Explore the material =
A - In the passage about the MSSNG autism dataset, on which platform can researchers with bioinformatics skills run their own scripts and do complex analysis?
B - List every way the web-based browser lets researchers query the dataset, according to the passage about the MSSNG autism dataset.
C - Extend the passage about the MSSNG autism dataset by writing the next paragraph after its final sentence.

Given passage =

=-=-=-=-=

The biggest challenge has been working through the process of finding the right balance between protecting the privacy of the individuals who donated the samples, whilst at the same time honouring their desire to speed and aid research through their contribution by making the data as broadly available as possible. Because autism is a complex disorder, we need as many minds as possible working on the data and, ideally, working in a collaborative way. It has certainly been an effort to try to break down those barriers and allow for easy sharing across borders, across time zones, and to allow the information to flow, but to do it in a way that still protects the data in a meaningful and proper way. I’d say the initial position we’ve adopted, with Bartha’s support, is a fairly strict one. Putting the privacy and the needs of the participants first, but if we can gain confidence over time that the security measures we have put in place are sufficient then it may allow us to continue to make that sharing a little bit easier as we go forward.
The next most exciting thing, especially for me, is this idea of the community portal. We have done a good job on enabling the research community, because one thing we didn’t talk about was just how researchers actually interact with the data. Right now they have two options: those who have significant bioinformatics skills can access the data through a command line interface through the Google Genomics platform and run their own scripts and do very complex analysis on Google Cloud Platform. But we’ve also built a web-based browser on top of Google Cloud Platform, so that researchers who don’t have bioinformatics skills can go and query the entire dataset by gene, by specific variant, by individual sample, and be able to pull back the data that they found was relevant to their study. For example, genetic counsellors can find out whether a variant they have identified in a new family has been seen anywhere else. This is a place for them to simply ask the MSSNG dataset: has this mutation been seen in any patient with autism and beyond that, what did that individual look like, what were the phenotypic characteristics of that individual?

=-=-=-=-=

Records provided =
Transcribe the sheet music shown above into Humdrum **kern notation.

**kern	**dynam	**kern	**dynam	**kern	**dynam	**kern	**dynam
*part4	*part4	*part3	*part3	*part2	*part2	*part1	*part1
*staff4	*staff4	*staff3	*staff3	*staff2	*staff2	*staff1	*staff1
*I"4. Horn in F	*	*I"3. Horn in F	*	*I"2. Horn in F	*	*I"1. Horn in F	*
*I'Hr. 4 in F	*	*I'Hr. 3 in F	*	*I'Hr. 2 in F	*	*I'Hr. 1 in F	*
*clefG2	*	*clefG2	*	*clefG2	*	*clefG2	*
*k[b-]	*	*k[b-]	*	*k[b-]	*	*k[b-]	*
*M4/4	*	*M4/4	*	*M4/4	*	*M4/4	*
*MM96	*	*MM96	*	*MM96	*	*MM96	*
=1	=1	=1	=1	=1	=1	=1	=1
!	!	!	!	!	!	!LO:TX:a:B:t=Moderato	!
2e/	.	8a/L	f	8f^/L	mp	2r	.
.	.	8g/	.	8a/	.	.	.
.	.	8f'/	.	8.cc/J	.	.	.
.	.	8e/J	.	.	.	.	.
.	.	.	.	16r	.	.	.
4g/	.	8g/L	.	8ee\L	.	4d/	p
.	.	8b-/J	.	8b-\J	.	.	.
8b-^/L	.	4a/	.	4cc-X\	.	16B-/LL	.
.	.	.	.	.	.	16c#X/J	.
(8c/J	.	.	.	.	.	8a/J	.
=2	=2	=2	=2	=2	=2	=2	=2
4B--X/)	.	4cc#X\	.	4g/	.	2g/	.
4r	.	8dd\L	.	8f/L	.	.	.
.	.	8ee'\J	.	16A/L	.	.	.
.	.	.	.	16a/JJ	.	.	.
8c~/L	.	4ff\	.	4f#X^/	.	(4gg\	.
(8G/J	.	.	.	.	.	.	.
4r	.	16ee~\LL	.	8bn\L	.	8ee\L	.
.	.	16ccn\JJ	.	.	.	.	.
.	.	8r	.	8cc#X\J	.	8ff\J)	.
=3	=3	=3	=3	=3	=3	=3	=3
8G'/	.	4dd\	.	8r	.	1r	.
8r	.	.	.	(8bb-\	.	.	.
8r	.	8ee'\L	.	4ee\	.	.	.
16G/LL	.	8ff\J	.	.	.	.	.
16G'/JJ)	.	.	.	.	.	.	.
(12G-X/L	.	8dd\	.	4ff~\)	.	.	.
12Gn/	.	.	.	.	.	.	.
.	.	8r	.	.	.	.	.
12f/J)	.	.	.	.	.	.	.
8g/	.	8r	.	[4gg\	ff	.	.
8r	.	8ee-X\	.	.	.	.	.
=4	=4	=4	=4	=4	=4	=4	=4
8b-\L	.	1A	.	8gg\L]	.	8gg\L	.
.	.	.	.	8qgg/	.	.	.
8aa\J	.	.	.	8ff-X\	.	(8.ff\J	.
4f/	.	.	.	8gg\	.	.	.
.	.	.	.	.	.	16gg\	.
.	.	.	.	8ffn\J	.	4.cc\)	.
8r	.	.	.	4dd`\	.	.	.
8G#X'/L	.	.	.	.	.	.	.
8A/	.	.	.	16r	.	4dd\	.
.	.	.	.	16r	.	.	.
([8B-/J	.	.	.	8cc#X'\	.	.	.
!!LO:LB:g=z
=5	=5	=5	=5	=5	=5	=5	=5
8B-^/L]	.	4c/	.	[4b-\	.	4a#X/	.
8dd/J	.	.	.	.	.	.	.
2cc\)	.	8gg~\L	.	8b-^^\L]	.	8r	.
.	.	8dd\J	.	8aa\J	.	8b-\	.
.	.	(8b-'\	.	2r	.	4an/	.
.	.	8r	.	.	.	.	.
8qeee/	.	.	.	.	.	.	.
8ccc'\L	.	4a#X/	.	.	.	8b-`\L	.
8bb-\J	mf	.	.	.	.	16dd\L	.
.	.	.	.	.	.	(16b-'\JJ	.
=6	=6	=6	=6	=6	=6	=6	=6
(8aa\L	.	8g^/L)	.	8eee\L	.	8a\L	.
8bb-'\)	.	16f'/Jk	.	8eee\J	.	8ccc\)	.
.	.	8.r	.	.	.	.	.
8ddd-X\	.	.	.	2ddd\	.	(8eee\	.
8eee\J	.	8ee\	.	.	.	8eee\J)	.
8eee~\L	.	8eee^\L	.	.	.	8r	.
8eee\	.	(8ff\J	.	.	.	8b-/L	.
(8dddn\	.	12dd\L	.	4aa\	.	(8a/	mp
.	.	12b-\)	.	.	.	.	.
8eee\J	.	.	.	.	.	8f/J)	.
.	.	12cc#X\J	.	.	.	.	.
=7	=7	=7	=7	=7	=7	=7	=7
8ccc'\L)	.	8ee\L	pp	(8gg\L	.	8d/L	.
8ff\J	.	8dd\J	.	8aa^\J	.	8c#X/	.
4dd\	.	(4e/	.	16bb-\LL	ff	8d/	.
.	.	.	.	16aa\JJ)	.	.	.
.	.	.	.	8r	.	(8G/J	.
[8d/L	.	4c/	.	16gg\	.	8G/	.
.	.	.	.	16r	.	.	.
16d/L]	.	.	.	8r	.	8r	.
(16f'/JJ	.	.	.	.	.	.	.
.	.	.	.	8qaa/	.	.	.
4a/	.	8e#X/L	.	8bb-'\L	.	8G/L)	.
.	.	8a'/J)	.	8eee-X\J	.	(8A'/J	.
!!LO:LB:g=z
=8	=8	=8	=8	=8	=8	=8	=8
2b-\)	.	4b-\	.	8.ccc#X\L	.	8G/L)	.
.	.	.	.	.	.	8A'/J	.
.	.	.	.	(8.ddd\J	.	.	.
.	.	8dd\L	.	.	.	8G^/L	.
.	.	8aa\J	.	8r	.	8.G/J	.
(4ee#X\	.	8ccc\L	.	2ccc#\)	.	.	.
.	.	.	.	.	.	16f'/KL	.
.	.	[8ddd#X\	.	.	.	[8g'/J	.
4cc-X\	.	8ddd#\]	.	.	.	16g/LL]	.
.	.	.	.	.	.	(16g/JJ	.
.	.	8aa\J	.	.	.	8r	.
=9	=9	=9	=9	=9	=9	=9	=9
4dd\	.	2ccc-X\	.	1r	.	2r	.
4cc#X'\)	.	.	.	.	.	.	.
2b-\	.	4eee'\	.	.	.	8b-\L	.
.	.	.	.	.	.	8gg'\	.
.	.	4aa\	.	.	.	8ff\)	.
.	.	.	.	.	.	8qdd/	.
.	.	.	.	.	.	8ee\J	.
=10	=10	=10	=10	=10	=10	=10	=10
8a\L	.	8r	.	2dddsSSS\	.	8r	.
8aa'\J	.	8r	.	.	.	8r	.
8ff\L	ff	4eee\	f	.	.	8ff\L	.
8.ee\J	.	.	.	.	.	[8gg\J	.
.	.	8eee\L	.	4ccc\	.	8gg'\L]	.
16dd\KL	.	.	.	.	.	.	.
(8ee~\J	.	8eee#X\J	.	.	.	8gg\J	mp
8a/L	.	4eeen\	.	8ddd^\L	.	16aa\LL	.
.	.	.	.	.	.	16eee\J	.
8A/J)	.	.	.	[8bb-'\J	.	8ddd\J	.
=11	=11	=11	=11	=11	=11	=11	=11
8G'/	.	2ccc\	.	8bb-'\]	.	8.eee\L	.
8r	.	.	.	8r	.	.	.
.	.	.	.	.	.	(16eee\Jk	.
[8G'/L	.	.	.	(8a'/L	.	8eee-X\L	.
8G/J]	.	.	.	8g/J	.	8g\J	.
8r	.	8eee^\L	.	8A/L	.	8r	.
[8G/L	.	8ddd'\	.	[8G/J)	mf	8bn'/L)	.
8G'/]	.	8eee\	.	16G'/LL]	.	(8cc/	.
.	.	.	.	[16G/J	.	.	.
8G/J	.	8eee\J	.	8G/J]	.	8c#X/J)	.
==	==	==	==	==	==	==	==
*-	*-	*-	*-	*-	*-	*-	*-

=-=-=-=-=

Results =
A - Google Cloud Platform.

B - By gene, by specific variant, and by individual sample.

C -
With this platform, we want to enable the individuals that want to know more about what the genetic landscape is. The tools are there for them to do it in a very easy way with drop down menus and search boxes. Not much experience is required.
That’s researchers. And then, on top of that do you want to have patients interacting with each other and maybe even directly with researchers?
That’s the part that I am most excited about – we are working through that process now; understanding what the legal, ethical and other concerns are to make this possible. But it is still based on this fundamental belief that data belongs to the families and they have the right to access it and use it as best they can, to apply it to their own circumstances and their own medical care.
I very much see it as a resource for the whole community. In addition to accessing their data, we also envision that the portal will allow families to connect with each other, especially those who have similar genetic subtypes of autism. Because autism is a spectrum disorder and it encompasses a huge heterogeneity in the biological underpinnings, in how it manifests in the medical and health concerns of individuals, the conversations one can have with a general community can sometimes be confusing or not productive because the diversity of experiences is so wide. If you can bring together families who are on the same path, because of a commonality in the genetic cause, then those conversations are going to be much more useful to them. And those are the activities that we want to empower.
When do you expect this to start happening? Is there any time frame for that?
Yes, ideally we would like to open a beta version of the portal by the end of this year with the idea that we would have a fully functional version up and running some time next year.